Несколько секунд, не больше, думал Антон Федосеевич и твердым, посуровевшим голосом приказал:
— Посадку Перевозчикову не разрешать. Пусть выйдет под нижнюю кромку облачности, пройдет над Охотской косой и сообщит, что на ее оконечности обнаружит. Есть сведения, что там на берег выбросило рыбацкий баркас. Надо спасать. Как только Перевозчиков облетит косу, пусть немедленно доложит, что увидел.
— Вас понял. Действую, — коротко ответил полковник.
Баталов прошелся по кабинету. Один резкий поворот, другой, третий. Чуть-чуть поскрипывают подошвы новых сапог.
— Вертолеты тут ни к чему, — пробормотал он негромко, советуясь сам с собой.— Только «Ан-2», только наша вездесущая «аннушка», способная взлетать или садиться почти вслепую. Но справится ли с таким взлетом и посадкой на косе Нечаев? Молодой он еще пилот.
Антон Федосеевич вернулся к столу, нажал кнопку электрического звонка и, когда выросла в дверях плотная фигура адъютанта, строго сказал:
— Капитан Староконь, из-под земли найдите мне лейтенанта Нечаева, и чтобы через пять минут он был здесь.
Староконь не стал переспрашивать, он хорошо знал, что если Баталов обращается к нему строго по-устазному, да еще таким суровым голосом, — значит, что-то случилось.
Вскоре в забрызганных грязью сапогах и летном подмокшем комбинезоне появился в кабинете очень молодой летчик, с копной плохо расчесанных вихрастых волос, едва заметным шрамом над левой бровью и большими, немного удивленными голубыми глазами.
— Товарищ командир, лейтенант Нечаев по вашему приказанию прибыл.
— Вольно, лейтенант,— кивнул головой Баталов,— дело вот в чем...

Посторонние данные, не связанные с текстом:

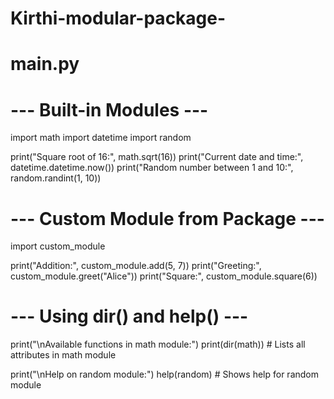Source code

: # Kirthi-modular-package-
# main.py

# --- Built-in Modules ---
import math
import datetime
import random

print("Square root of 16:", math.sqrt(16))
print("Current date and time:", datetime.datetime.now())
print("Random number between 1 and 10:", random.randint(1, 10))

# --- Custom Module from Package ---
import custom_module

print("Addition:", custom_module.add(5, 7))
print("Greeting:", custom_module.greet("Alice"))
print("Square:", custom_module.square(6))

# --- Using dir() and help() ---
print("\nAvailable functions in math module:")
print(dir(math))  # Lists all attributes in math module

print("\nHelp on random module:")
help(random)      # Shows help for random module
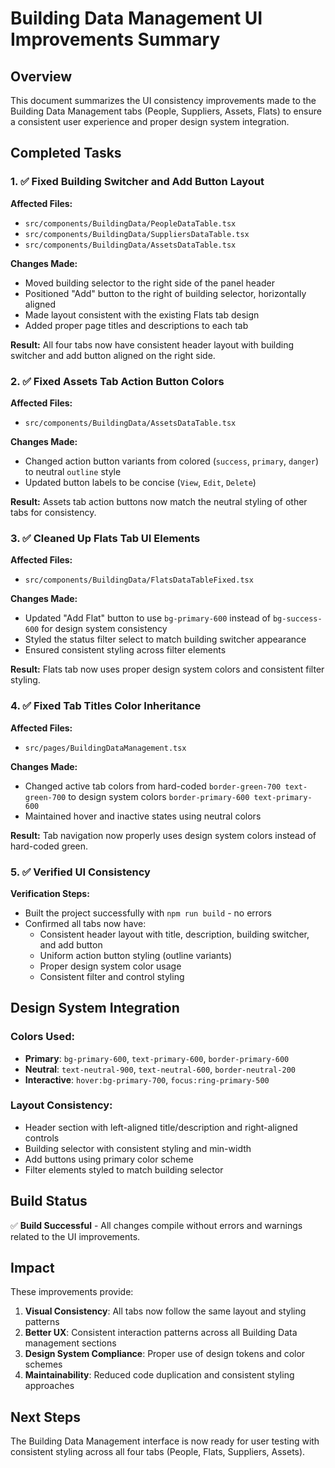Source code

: # Building Data Management UI Improvements Summary

## Overview
This document summarizes the UI consistency improvements made to the Building Data Management tabs (People, Suppliers, Assets, Flats) to ensure a consistent user experience and proper design system integration.

## Completed Tasks

### 1. ✅ Fixed Building Switcher and Add Button Layout
**Affected Files:**
- `src/components/BuildingData/PeopleDataTable.tsx`
- `src/components/BuildingData/SuppliersDataTable.tsx`
- `src/components/BuildingData/AssetsDataTable.tsx`

**Changes Made:**
- Moved building selector to the right side of the panel header
- Positioned "Add" button to the right of building selector, horizontally aligned
- Made layout consistent with the existing Flats tab design
- Added proper page titles and descriptions to each tab

**Result:** All four tabs now have consistent header layout with building switcher and add button aligned on the right side.

### 2. ✅ Fixed Assets Tab Action Button Colors
**Affected Files:**
- `src/components/BuildingData/AssetsDataTable.tsx`

**Changes Made:**
- Changed action button variants from colored (`success`, `primary`, `danger`) to neutral `outline` style
- Updated button labels to be concise (`View`, `Edit`, `Delete`)

**Result:** Assets tab action buttons now match the neutral styling of other tabs for consistency.

### 3. ✅ Cleaned Up Flats Tab UI Elements  
**Affected Files:**
- `src/components/BuildingData/FlatsDataTableFixed.tsx`

**Changes Made:**
- Updated "Add Flat" button to use `bg-primary-600` instead of `bg-success-600` for design system consistency
- Styled the status filter select to match building switcher appearance
- Ensured consistent styling across filter elements

**Result:** Flats tab now uses proper design system colors and consistent filter styling.

### 4. ✅ Fixed Tab Titles Color Inheritance
**Affected Files:**
- `src/pages/BuildingDataManagement.tsx`

**Changes Made:**
- Changed active tab colors from hard-coded `border-green-700 text-green-700` to design system colors `border-primary-600 text-primary-600`
- Maintained hover and inactive states using neutral colors

**Result:** Tab navigation now properly uses design system colors instead of hard-coded green.

### 5. ✅ Verified UI Consistency
**Verification Steps:**
- Built the project successfully with `npm run build` - no errors
- Confirmed all tabs now have:
  - Consistent header layout with title, description, building switcher, and add button
  - Uniform action button styling (outline variants)
  - Proper design system color usage
  - Consistent filter and control styling

## Design System Integration

### Colors Used:
- **Primary**: `bg-primary-600`, `text-primary-600`, `border-primary-600`
- **Neutral**: `text-neutral-900`, `text-neutral-600`, `border-neutral-200`
- **Interactive**: `hover:bg-primary-700`, `focus:ring-primary-500`

### Layout Consistency:
- Header section with left-aligned title/description and right-aligned controls
- Building selector with consistent styling and min-width
- Add buttons using primary color scheme
- Filter elements styled to match building selector

## Build Status
✅ **Build Successful** - All changes compile without errors and warnings related to the UI improvements.

## Impact
These improvements provide:
1. **Visual Consistency**: All tabs now follow the same layout and styling patterns
2. **Better UX**: Consistent interaction patterns across all Building Data management sections  
3. **Design System Compliance**: Proper use of design tokens and color schemes
4. **Maintainability**: Reduced code duplication and consistent styling approaches

## Next Steps
The Building Data Management interface is now ready for user testing with consistent styling across all four tabs (People, Flats, Suppliers, Assets).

Но он не успел ничего прибавить. Динамик на стене закашлялся, зашумел, и голос из далекого отсюда воздушного пространства, несколько исковерканный помехами, ожил в нем.
— Я — сто тридцатый, я — сто тридцатый, — докладывал из своей кабины невидимый старший лейтенант Перевозчиков,— над заданной точкой -прошел на бреющем дважды, видел обломки баркаса и пять человек на суше. Трое махали белыми платками. Я — сто тридцатый. Прием.
Баталов вдавил на коммутаторе ту же самую кнопку «СКП», быстро сказал:
— Наволочкин, поблагодари сто тридцатого за выполнение задания, и пусть идет на точку... дальше постараемся справиться сами. — Поднял голову и твердым требовательным взглядом уперся в Нечаева: — Слыхал, лейтенант?
— Да, товарищ полковник.
— При какой самой минимальной видимости по горизонту и высоте ты имеешь право сажать свою машину?
Нечаев назвал две цифры. Баталов подошел к столу, побарабанил пальцами по его поверхности, строго спросил:
— А если видимость будет в два раза меньше?
— Посажу, — без малейшего колебания ответил летчик и после паузы прибавил: — Посажу, товарищ полковник, если вы разрешите полететь, хотя это и вопреки нормативам.
Антон Федосеевич подошел к лейтенанту, положил ему на плечи тяжелые руки и вгляделся в открытое, курносое лицо.